─── Exercise data

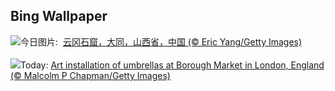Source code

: ## Bing Wallpaper
![](https://www.bing.com/th?id=OHR.YungangGrottoes_ZH-CN8275054060_UHD.jpg&w=1000)今日图片: &nbsp;[云冈石窟，大同，山西省，中国 (© Eric Yang/Getty Images)](https://www.bing.com/th?id=OHR.YungangGrottoes_ZH-CN8275054060_UHD.jpg)
<br><br/>
![](https://www.bing.com/th?id=OHR.UmbrellaDay_EN-US6816351187_UHD.jpg&w=1000)Today: [Art installation of umbrellas at Borough Market in London, England (© Malcolm P Chapman/Getty Images)](https://www.bing.com/th?id=OHR.UmbrellaDay_EN-US6816351187_UHD.jpg)
<br><br/>
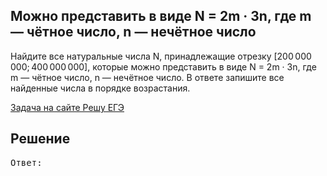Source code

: ## Можно представить в виде N = 2m · 3n, где m — чётное число, n — нечётное число

Найдите все натуральные числа N, принадлежащие отрезку [200 000 000; 400 000 000], которые можно представить в виде N = 2m · 3n, где m — чётное число, n — нечётное число. В ответе запишите все найденные числа в порядке возрастания.

[Задача на сайте Решу ЕГЭ](https://inf-ege.sdamgia.ru/problem?id=35999)

## Решение


<pre>
Ответ:
</pre>
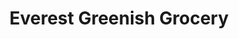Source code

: ---
title: "Everest Greenish Grocery"
url: /baltimore/everest-greenish-grocery/
shop: convenience
---
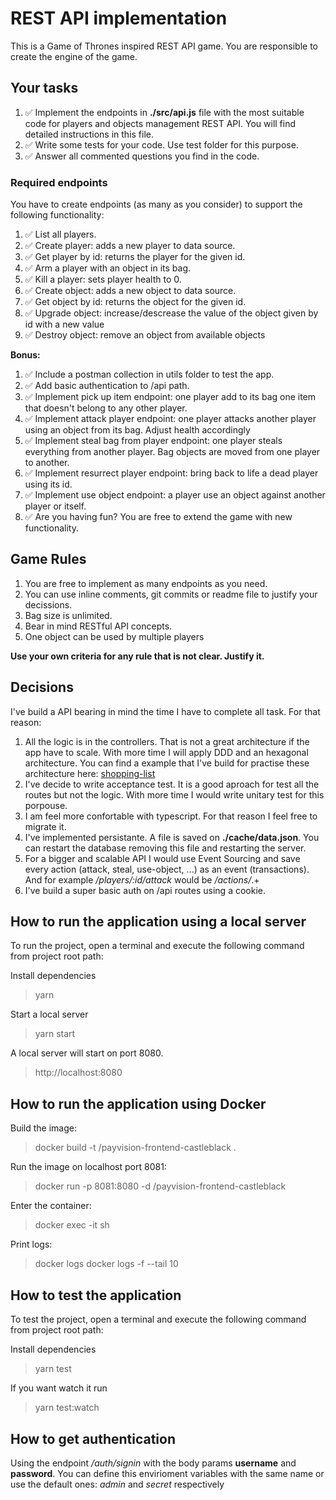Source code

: # REST API implementation

This is a Game of Thrones inspired REST API game. You are responsible to create the engine of the game.

## Your tasks

1. ✅ Implement the endpoints in **./src/api.js** file with the most suitable code for players and objects management REST API. You will find detailed instructions in this file.
2. ✅ Write some tests for your code. Use test folder for this purpose.
3. ✅ Answer all commented questions you find in the code.

### Required endpoints

You have to create endpoints (as many as you consider) to support the following functionality:

1. ✅ List all players.
2. ✅ Create player: adds a new player to data source.
3. ✅ Get player by id: returns the player for the given id.
4. ✅ Arm a player with an object in its bag.
5. ✅ Kill a player: sets player health to 0.
6. ✅ Create object: adds a new object to data source.
7. ✅ Get object by id: returns the object for the given id.
8. ✅ Upgrade object: increase/descrease the value of the object given by id with a new value
9. ✅ Destroy object: remove an object from available objects

**Bonus:**

1. ✅ Include a postman collection in utils folder to test the app.
2. ✅ Add basic authentication to /api path.
3. ✅ Implement pick up item endpoint: one player add to its bag one item that doesn't belong to any other player.
4. ✅ Implement attack player endpoint: one player attacks another player using an object from its bag. Adjust health accordingly
5. ✅ Implement steal bag from player endpoint: one player steals everything from another player. Bag objects are moved from one player to another.
6. ✅ Implement resurrect player endpoint: bring back to life a dead player using its id.
7. ✅ Implement use object endpoint: a player use an object against another player or itself.
8. ✅ Are you having fun? You are free to extend the game with new functionality.

## Game Rules

1. You are free to implement as many endpoints as you need.
2. You can use inline comments, git commits or readme file to justify your decissions.
3. Bag size is unlimited.
4. Bear in mind RESTful API concepts.
5. One object can be used by multiple players

**Use your own criteria for any rule that is not clear. Justify it.**

## Decisions

I've build a API bearing in mind the time I have to complete all task. For that reason:

1. All the logic is in the controllers. That is not a great architecture if the app have to scale. With more time I will apply DDD and an hexagonal architecture. You can find a example that I've build for practise these architecture here: [shopping-list](https://github.com/carloscpda/shopping-list)
2. I've decide to write acceptance test. It is a good aproach for test all the routes but not the logic. With more time I would write unitary test for this porpouse.
3. I am feel more confortable with typescript. For that reason I feel free to migrate it.
4. I've implemented persistante. A file is saved on **./cache/data.json**. You can restart the database removing this file and restarting the server.
5. For a bigger and scalable API I would use Event Sourcing and save every action (attack, steal, use-object, ...) as an event (transactions). And for example _/players/:id/attack_ would be _/actions/_.+
6. I've build a super basic auth on /api routes using a cookie.

## How to run the application using a local server

To run the project, open a terminal and execute the following command from project root path:

Install dependencies

> yarn

Start a local server

> yarn start

A local server will start on port 8080.

> http://localhost:8080

## How to run the application using Docker

Build the image:

> docker build -t <your username>/payvision-frontend-castleblack .

Run the image on localhost port 8081:

> docker run -p 8081:8080 -d <your username>/payvision-frontend-castleblack

Enter the container:

> docker exec -it <container id> sh

Print logs:

> docker logs <container id>
> docker logs -f --tail 10 <container id>

## How to test the application

To test the project, open a terminal and execute the following command from project root path:

Install dependencies

> yarn test

If you want watch it run

> yarn test:watch

## How to get authentication

Using the endpoint _/auth/signin_ with the body params **username** and **password**. You can define this envirioment variables with the same name or use the default ones: _admin_ and _secret_ respectively
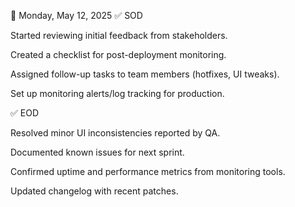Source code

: 
📅 Monday, May 12, 2025
✅ SOD

Started reviewing initial feedback from stakeholders.

Created a checklist for post-deployment monitoring.

Assigned follow-up tasks to team members (hotfixes, UI tweaks).

Set up monitoring alerts/log tracking for production.

✅ EOD

Resolved minor UI inconsistencies reported by QA.

Documented known issues for next sprint.

Confirmed uptime and performance metrics from monitoring tools.

Updated changelog with recent patches.
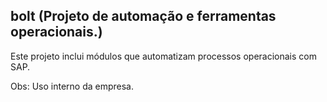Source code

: ## bolt (Projeto de automação e ferramentas operacionais.)

Este projeto inclui módulos que automatizam processos operacionais com SAP.

Obs: Uso interno da empresa.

──────

* [Task goal]:
Omit every picture, and please return the entries exactly from the first line through the line with "Найдите все натуральные", both included.

* [Exercise result]:
Source code

: ## Bing Wallpaper
![](https://www.bing.com/th?id=OHR.YungangGrottoes_ZH-CN8275054060_UHD.jpg&w=1000)今日图片: &nbsp;[云冈石窟，大同，山西省，中国 (© Eric Yang/Getty Images)](https://www.bing.com/th?id=OHR.YungangGrottoes_ZH-CN8275054060_UHD.jpg)
<br><br/>
![](https://www.bing.com/th?id=OHR.UmbrellaDay_EN-US6816351187_UHD.jpg&w=1000)Today: [Art installation of umbrellas at Borough Market in London, England (© Malcolm P Chapman/Getty Images)](https://www.bing.com/th?id=OHR.UmbrellaDay_EN-US6816351187_UHD.jpg)
<br><br/>
Source code

: ## Можно представить в виде N = 2m · 3n, где m — чётное число, n — нечётное число

Найдите все натуральные числа N, принадлежащие отрезку [200 000 000; 400 000 000], которые можно представить в виде N = 2m · 3n, где m — чётное число, n — нечётное число. В ответе запишите все найденные числа в порядке возрастания.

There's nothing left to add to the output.